À la célébration relativement hiératique de l’éternel tabou civilisateur11, le dispositif scénique efficace et simple d’Emmanuel Clolus savamment éclairé par Éric Champoux, offre un temple idéal où sont scénographiés jusqu’aux surtitres (pour ce qui est des vernaculaires, ceux en langue anglaise s’affichant de manière classique dessus le cadre de scène). Dans cet inflexible glissement de parois sombres et hautes, d’aspect tour à tour minéral et métallique, que vient à peine rehausser un rocher d’argile à la fatidique croisée des trois chemins et l’impalpable cercle à traverser – celui des apparitions, de la naissance, du temps, de la magie et de ses énigmes –, évoluent l’excellent Chœur de l’Opéra national de Paris, préparé par Ching-Lien Wu, et une quinzaine de protagonistes tous soigneusement distribués.

Le jeune soprano germano-canadien Anna-Sophie Neher fait ses débuts parisiens dans la brève partie d’Antigone à laquelle elle prête une couleur chaleureuse et une ligne charmante. C’est également le cas du baryton moldave Adrian Timpau dont on découvre le timbre attachant et le phrasé élégamment serti en Thésée. Au Grand Prêtre valide et crédible de Laurent Naouri répond le Berger parfaitement incisif de Vincent Ordonneau. Outre le Laïos sonore d’Yann Beuron, il faut saluer le Veilleur fort investi de Nicolas Cavallier auquel est aussi confié le rôle de Phorbas. Lumineux et puissant, le baryton cuivré de Brian Mulligan, applaudi dans Tchaïkovski et Meyerbeer [lire nos chroniques du 3 mai 2014 et du 11 mars 2018], avantage un Créon d’autorité. L’intervention de Tirésias, aveugle guidé par le spectre de Chrysippe, donne le frisson, telle la raucité hardiment travaillée de Clive Bayley. Du côté des dames, l’opulence vocale d’Ekaterina Gubanova fait merveille en Jocaste, tandis qu’Anne Sofie von Otter déploie une onctuosité nouvelle en Mérope. Enfin, la grande triomphatrice de la soirée est le mezzo-soprano Clémentine Margaine dont la voix enveloppante, sombre et intrusive envenime fabuleusement la Sphinge.

Extrait des données

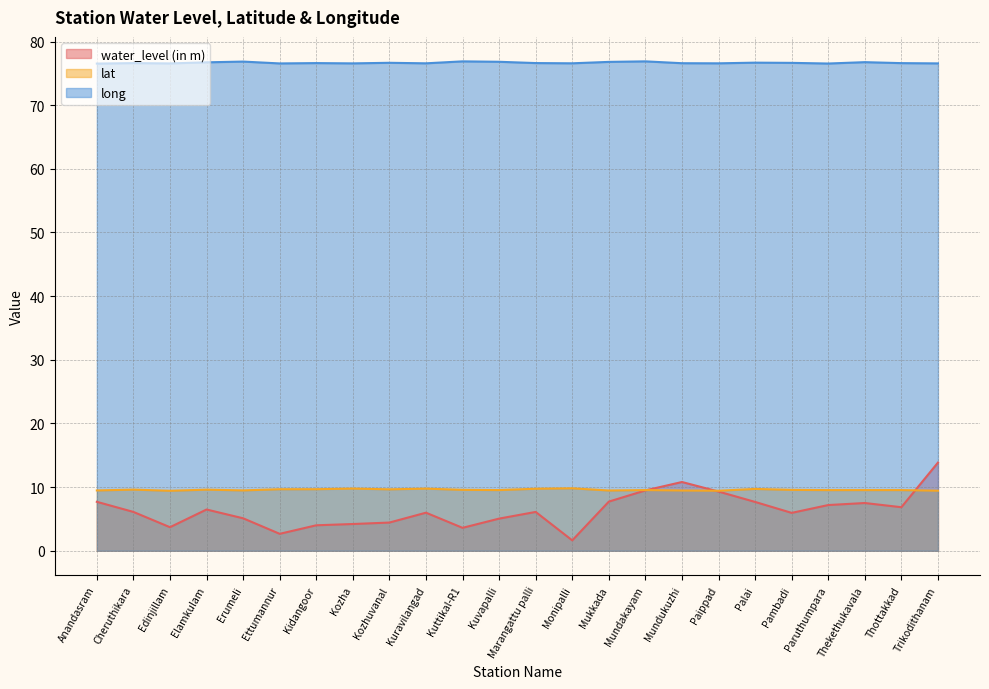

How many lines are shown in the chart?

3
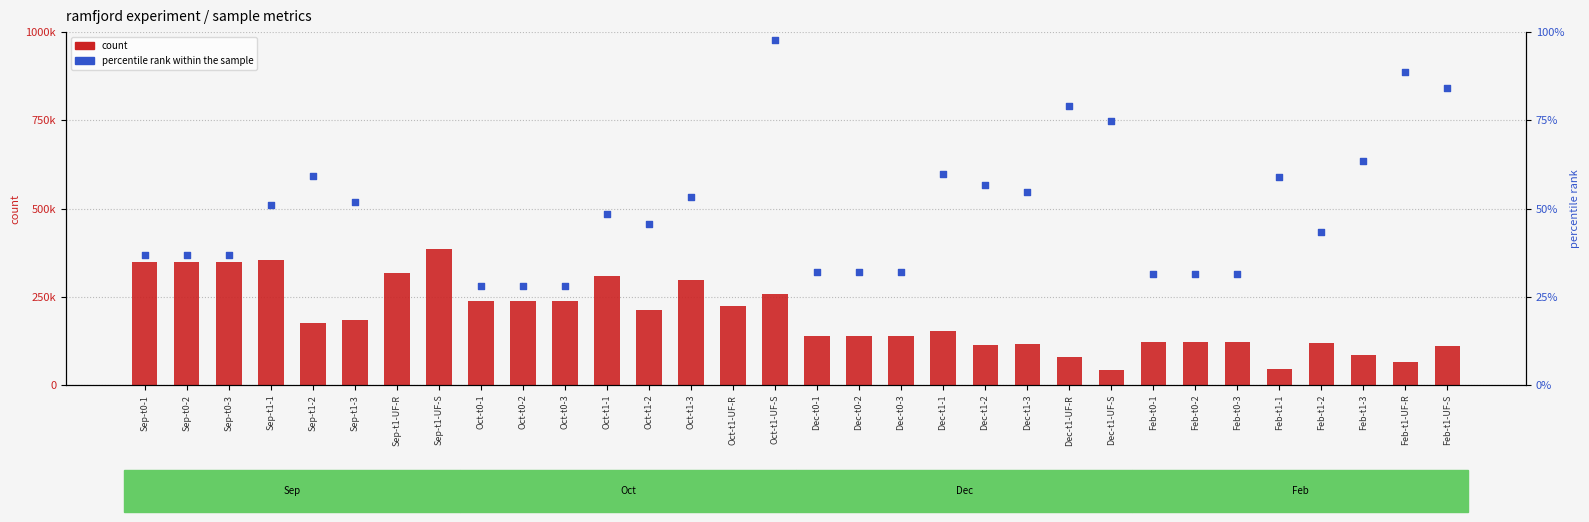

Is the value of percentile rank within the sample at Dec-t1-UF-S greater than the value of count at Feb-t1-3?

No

Consigne 1
D'après la critique, qui a préparé le Chœur de l'Opéra national de Paris ?
Consigne 2
Recopiez fidèlement un passage de la critique : commencez aux mots « À la célébration » et arrêtez-vous après « tous soigneusement distribués. ».

Votre réponse 1
Ching-Lien Wu.

Votre réponse 2
À la célébration relativement hiératique de l’éternel tabou civilisateur11, le dispositif scénique efficace et simple d’Emmanuel Clolus savamment éclairé par Éric Champoux, offre un temple idéal où sont scénographiés jusqu’aux surtitres (pour ce qui est des vernaculaires, ceux en langue anglaise s’affichant de manière classique dessus le cadre de scène). Dans cet inflexible glissement de parois sombres et hautes, d’aspect tour à tour minéral et métallique, que vient à peine rehausser un rocher d’argile à la fatidique croisée des trois chemins et l’impalpable cercle à traverser – celui des apparitions, de la naissance, du temps, de la magie et de ses énigmes –, évoluent l’excellent Chœur de l’Opéra national de Paris, préparé par Ching-Lien Wu, et une quinzaine de protagonistes tous soigneusement distribués.